Task: Copy out verbatim the material below, from its first line through the line containing "Resp: 250 psi", both included.

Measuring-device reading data

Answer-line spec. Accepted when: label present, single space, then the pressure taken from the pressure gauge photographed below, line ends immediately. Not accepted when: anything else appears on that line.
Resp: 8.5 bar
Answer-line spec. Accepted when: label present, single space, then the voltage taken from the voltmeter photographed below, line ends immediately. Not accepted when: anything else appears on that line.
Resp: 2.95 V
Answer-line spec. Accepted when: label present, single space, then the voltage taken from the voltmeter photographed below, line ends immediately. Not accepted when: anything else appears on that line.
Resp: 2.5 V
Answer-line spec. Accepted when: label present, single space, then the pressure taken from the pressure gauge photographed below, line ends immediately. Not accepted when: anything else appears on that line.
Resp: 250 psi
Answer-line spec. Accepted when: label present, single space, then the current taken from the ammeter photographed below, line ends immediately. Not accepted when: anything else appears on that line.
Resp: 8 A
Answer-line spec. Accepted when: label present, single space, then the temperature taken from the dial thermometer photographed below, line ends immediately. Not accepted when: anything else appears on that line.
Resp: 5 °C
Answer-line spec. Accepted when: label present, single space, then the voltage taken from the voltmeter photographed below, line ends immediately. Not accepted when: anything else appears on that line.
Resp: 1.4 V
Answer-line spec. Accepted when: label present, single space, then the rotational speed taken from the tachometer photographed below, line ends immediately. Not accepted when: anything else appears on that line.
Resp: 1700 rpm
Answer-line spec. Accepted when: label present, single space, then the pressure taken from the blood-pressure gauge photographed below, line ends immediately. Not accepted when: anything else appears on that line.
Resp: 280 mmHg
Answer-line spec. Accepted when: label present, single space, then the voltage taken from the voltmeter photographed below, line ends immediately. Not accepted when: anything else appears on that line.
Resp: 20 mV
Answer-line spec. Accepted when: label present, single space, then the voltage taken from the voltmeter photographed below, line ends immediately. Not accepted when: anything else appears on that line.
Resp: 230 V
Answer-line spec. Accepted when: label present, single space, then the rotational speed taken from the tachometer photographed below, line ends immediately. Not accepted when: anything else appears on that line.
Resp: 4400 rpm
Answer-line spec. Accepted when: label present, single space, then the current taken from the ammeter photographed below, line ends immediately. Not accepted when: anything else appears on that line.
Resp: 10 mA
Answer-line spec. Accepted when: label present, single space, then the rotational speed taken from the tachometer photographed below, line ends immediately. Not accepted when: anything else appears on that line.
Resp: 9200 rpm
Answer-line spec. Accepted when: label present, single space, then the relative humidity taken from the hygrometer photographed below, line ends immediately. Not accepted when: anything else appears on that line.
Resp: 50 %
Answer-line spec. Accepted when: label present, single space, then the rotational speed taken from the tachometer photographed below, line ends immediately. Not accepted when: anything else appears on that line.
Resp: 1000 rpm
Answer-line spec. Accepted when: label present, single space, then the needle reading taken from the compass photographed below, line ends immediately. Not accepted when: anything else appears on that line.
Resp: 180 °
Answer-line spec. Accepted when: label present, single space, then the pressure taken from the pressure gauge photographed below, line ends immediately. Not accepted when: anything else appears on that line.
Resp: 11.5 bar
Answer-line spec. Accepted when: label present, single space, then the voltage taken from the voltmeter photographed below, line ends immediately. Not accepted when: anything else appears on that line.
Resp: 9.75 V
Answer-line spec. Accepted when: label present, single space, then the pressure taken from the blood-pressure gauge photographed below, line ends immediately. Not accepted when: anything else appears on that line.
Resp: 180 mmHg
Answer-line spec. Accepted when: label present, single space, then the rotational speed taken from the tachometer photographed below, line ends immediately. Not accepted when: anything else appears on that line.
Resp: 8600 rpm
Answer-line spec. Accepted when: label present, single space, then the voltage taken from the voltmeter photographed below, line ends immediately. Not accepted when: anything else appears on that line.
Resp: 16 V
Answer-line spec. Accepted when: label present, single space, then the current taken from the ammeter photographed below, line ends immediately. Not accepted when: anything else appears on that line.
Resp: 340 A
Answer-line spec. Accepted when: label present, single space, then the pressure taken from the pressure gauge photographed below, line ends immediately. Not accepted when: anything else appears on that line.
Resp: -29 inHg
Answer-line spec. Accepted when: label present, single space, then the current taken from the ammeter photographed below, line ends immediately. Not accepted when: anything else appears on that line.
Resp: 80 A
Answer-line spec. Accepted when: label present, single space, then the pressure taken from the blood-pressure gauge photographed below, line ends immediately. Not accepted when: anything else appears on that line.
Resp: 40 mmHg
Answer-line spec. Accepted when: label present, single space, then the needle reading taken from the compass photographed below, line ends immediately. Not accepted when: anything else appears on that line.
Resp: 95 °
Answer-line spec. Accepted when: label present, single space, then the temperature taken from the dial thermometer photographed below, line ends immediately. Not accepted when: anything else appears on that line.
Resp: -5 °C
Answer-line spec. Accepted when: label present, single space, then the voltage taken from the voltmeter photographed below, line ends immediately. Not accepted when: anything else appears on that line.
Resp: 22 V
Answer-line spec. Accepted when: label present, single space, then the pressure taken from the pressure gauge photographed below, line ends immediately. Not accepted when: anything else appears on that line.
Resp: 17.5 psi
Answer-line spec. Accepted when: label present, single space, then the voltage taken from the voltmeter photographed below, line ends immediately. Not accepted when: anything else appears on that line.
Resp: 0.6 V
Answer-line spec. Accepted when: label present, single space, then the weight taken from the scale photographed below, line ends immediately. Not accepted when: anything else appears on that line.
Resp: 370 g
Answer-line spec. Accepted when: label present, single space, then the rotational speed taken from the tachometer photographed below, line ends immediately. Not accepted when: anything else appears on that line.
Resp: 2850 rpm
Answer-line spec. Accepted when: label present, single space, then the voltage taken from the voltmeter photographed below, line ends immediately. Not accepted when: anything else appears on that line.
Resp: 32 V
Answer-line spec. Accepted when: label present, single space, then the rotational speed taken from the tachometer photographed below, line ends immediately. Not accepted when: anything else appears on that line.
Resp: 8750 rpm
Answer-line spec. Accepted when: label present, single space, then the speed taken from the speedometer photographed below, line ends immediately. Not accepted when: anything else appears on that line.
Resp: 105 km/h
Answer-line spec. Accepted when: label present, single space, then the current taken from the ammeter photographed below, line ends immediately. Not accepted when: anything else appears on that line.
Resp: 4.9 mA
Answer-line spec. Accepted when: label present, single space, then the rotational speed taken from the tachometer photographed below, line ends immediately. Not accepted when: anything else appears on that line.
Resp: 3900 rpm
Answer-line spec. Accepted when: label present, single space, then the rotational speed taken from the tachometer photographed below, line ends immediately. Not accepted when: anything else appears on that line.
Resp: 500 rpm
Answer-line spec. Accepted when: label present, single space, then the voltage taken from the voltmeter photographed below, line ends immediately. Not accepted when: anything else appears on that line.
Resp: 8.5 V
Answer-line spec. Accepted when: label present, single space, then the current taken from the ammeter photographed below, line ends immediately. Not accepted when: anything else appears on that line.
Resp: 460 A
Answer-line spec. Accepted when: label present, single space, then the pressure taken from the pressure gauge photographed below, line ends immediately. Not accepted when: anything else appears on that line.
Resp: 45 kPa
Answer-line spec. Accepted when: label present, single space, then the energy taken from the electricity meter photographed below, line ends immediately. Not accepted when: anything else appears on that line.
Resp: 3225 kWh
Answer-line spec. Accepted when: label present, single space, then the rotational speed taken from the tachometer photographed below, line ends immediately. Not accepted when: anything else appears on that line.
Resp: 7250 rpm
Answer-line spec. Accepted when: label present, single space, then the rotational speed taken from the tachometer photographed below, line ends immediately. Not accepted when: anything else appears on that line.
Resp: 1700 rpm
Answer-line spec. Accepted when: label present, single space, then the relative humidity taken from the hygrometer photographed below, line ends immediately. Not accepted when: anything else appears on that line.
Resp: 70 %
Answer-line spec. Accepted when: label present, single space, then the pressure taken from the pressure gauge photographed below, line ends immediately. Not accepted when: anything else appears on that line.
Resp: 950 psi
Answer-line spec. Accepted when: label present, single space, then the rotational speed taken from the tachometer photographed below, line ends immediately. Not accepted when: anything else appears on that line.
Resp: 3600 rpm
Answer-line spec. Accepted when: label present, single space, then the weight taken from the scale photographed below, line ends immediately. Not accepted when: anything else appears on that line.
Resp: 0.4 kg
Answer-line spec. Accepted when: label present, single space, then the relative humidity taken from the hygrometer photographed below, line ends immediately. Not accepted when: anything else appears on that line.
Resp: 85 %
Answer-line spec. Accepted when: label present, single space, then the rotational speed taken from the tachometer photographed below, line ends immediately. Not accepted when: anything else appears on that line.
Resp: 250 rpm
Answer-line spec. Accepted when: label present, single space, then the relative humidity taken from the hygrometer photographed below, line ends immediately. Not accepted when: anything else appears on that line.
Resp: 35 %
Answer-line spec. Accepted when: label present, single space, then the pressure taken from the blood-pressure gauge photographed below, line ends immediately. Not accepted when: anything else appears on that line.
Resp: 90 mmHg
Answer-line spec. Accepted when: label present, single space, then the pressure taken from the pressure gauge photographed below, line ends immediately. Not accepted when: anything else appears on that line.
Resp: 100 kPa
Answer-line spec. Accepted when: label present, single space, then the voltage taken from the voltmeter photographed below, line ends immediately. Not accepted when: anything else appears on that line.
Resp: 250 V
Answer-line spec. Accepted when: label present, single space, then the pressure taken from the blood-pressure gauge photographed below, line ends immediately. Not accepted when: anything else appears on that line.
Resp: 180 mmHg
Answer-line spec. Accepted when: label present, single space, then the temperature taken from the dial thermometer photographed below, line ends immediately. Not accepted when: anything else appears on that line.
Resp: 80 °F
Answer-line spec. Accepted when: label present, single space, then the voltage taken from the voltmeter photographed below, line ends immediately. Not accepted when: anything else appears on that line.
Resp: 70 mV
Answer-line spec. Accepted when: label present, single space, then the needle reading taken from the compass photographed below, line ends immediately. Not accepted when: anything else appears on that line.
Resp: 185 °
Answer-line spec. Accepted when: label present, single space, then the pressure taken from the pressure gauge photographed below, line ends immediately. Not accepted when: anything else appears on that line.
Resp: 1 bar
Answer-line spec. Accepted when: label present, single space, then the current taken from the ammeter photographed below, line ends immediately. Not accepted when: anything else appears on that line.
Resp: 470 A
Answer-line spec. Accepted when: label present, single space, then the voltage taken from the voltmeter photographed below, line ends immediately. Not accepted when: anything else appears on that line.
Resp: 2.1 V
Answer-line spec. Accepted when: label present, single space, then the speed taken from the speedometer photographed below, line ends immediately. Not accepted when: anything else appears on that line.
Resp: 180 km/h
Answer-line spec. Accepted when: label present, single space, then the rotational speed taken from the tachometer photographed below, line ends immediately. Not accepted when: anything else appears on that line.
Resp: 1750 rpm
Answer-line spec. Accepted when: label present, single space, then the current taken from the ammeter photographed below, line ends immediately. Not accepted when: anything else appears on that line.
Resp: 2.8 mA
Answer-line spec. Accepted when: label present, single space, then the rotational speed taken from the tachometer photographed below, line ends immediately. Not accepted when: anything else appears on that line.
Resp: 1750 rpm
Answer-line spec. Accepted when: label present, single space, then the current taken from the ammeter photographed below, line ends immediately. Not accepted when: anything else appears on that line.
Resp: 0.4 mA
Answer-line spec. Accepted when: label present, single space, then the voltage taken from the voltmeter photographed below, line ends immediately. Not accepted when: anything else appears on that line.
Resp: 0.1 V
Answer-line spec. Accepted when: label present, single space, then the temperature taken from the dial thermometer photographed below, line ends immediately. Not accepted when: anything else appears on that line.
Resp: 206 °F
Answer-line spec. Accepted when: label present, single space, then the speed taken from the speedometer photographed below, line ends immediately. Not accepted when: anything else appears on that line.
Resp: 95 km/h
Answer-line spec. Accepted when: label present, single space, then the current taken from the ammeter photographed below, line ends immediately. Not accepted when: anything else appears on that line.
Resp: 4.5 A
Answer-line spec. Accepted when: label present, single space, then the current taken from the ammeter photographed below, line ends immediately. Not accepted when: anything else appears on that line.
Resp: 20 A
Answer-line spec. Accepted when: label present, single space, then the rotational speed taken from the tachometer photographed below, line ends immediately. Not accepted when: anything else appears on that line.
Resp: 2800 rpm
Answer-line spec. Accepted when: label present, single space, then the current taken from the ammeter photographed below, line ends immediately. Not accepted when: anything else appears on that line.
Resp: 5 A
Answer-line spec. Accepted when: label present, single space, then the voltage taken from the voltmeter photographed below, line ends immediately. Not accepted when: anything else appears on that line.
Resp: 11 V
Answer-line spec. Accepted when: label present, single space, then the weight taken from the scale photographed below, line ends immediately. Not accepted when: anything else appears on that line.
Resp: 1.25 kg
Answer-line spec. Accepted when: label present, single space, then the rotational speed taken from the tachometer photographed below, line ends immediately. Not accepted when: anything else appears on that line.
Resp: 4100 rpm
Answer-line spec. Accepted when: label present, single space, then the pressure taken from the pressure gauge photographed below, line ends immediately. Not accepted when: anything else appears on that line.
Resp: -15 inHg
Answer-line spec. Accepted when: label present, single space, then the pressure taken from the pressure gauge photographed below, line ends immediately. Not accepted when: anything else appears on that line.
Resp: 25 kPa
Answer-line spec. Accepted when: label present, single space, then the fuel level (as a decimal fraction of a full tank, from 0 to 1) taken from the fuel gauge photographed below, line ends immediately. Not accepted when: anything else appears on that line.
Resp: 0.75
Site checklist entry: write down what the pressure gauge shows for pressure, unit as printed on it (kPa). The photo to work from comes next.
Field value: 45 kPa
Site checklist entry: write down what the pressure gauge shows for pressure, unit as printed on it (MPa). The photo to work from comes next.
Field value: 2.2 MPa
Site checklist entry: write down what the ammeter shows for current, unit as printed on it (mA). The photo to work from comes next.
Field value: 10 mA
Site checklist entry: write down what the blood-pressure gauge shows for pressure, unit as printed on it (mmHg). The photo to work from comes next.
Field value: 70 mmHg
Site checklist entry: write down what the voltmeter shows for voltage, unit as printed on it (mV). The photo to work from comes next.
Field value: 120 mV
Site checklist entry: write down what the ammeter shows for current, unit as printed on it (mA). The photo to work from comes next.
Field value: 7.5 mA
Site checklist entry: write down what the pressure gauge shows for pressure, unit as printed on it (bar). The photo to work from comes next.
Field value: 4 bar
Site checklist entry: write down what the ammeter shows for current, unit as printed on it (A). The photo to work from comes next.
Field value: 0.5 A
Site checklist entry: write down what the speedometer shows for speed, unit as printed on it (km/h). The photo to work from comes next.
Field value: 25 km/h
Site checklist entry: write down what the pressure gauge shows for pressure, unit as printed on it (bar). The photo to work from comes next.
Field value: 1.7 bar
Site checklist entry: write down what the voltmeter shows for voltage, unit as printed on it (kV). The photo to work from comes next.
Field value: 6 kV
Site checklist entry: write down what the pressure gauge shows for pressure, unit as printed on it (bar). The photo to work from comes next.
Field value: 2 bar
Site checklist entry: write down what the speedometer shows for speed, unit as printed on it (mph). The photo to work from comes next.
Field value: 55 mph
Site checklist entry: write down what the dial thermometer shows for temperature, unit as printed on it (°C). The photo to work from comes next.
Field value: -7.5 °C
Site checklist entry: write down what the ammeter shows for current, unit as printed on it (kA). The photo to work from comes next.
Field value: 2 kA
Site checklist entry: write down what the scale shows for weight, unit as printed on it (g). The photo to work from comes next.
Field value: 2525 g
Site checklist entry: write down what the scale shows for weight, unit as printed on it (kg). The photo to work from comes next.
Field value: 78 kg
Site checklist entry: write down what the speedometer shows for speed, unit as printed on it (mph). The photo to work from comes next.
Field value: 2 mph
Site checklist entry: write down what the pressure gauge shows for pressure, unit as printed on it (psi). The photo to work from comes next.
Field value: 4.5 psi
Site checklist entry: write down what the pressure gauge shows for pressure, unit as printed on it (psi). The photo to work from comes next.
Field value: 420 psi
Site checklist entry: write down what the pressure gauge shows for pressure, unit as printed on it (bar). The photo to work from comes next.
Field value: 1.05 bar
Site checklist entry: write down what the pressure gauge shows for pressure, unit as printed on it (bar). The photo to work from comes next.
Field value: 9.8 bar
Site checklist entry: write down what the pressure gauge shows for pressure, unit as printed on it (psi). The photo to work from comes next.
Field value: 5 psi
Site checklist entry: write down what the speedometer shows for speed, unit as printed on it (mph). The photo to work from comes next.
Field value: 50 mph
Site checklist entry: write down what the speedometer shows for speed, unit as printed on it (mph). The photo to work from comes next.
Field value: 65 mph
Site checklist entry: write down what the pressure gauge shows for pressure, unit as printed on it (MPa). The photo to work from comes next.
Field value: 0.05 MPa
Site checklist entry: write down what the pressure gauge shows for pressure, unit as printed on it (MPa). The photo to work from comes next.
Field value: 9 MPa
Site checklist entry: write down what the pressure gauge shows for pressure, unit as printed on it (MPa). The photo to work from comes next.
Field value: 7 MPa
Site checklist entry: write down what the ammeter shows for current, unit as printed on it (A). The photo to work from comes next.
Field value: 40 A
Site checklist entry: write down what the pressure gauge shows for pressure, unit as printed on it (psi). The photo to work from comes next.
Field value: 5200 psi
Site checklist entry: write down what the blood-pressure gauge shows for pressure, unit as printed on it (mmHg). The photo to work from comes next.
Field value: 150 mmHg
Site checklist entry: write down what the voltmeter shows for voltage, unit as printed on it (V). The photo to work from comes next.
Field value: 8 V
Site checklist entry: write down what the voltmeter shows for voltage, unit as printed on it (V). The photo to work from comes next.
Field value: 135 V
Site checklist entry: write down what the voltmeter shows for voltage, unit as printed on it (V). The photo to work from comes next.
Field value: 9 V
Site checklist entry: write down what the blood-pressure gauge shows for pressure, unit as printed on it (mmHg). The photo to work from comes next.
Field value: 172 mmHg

Exercise output:
Answer-line spec. Accepted when: label present, single space, then the pressure taken from the pressure gauge photographed below, line ends immediately. Not accepted when: anything else appears on that line.
Resp: 8.5 bar
Answer-line spec. Accepted when: label present, single space, then the voltage taken from the voltmeter photographed below, line ends immediately. Not accepted when: anything else appears on that line.
Resp: 2.95 V
Answer-line spec. Accepted when: label present, single space, then the voltage taken from the voltmeter photographed below, line ends immediately. Not accepted when: anything else appears on that line.
Resp: 2.5 V
Answer-line spec. Accepted when: label present, single space, then the pressure taken from the pressure gauge photographed below, line ends immediately. Not accepted when: anything else appears on that line.
Resp: 250 psi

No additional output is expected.